On the economic and economy side, we have opportunities to get people back into the workforce to help us in stabilizing changes in our economy and jobs that are needed still to be filled, whether it’s nursing or school related jobs.
Miller: You’ve been thinking about aging and policies that can help older people for almost two decades. But as you noted, you are now in your mid-forties. Has doing this work affected the way you think about your own older self, the future you want when you’re older?
DeLaTorre: Yeah, I think it helps a lot to know…I’ve been in the literature and I talked a lot about this. But one example I can give is that we know that people make decisions on where they’re gonna live in their forties and fifties and are often not thinking about what that means to age in place and age in community. And so from a personal perspective, I’m a little bit more clued into that because I study these issues, I’ll even carry over into my kind of family and my personal life, trying to figure out how my parents and my immediate family may eventually live together in some way, to share housing, to share a property where we are aging in community together. And I think that’s an area that I continue to think about.

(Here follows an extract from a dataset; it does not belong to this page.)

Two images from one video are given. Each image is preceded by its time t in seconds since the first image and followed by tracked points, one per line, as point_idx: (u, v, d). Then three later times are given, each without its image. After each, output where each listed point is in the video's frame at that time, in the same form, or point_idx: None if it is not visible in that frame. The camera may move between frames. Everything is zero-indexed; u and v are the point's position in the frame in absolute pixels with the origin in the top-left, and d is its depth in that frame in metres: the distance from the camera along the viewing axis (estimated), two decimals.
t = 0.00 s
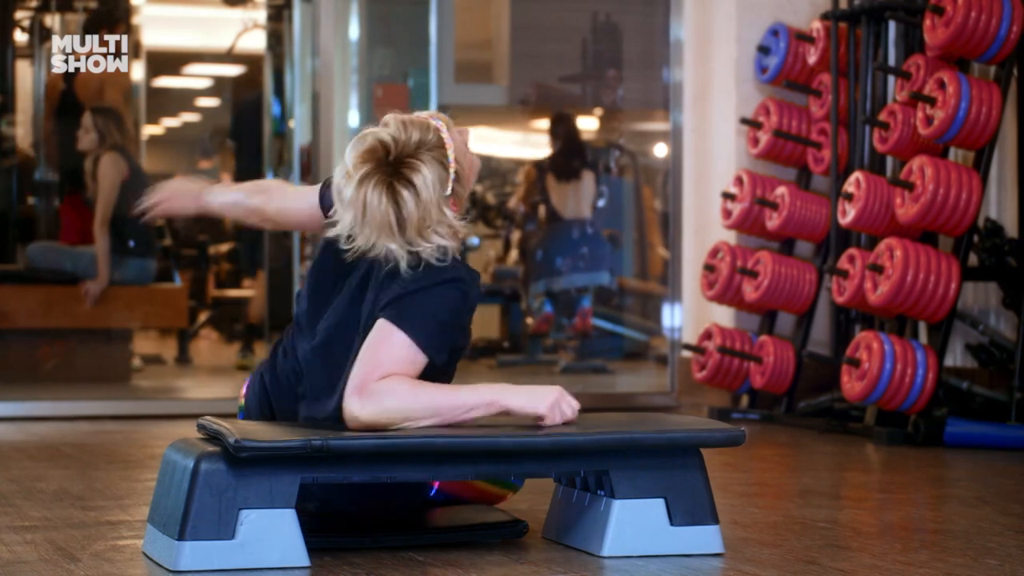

I’m getting increasingly gray here, which has been interesting too. So I feel physically that I’m aging and sometimes I think back to my work in my twenties and thirties where people were saying, “Well, you’re not really old enough to talk as an expert in the field of aging.” I don’t get that as much anymore.
[Laughter]
Miller: It’s sad to look increasingly like you know what you’re talking about.
DeLaTorre: Yeah. Although I’m trying to embrace it because we live in a society where we’re ageist, whether we know it or not. And I’m trying to kind of work on my own ageism and how I kind of look not just at myself but at older adults…
Miller: Like, “We should be so lucky to get old.”
DeLaTorre: Yeah, exactly. The alternative is not great.
Miller: Alan DeLaTorre, thanks very much.
DeLaTorre: Yeah, thanks Dave.
Miller: Alan DeLaTorre is now the former Age-Friendly City program manager with the Portland Bureau of Planning and Sustainability. You can read the draft report, the action plan, that he put out as one of his final acts in that job. He is adjunct faculty at the College of Urban and Public Affairs at Portland State University.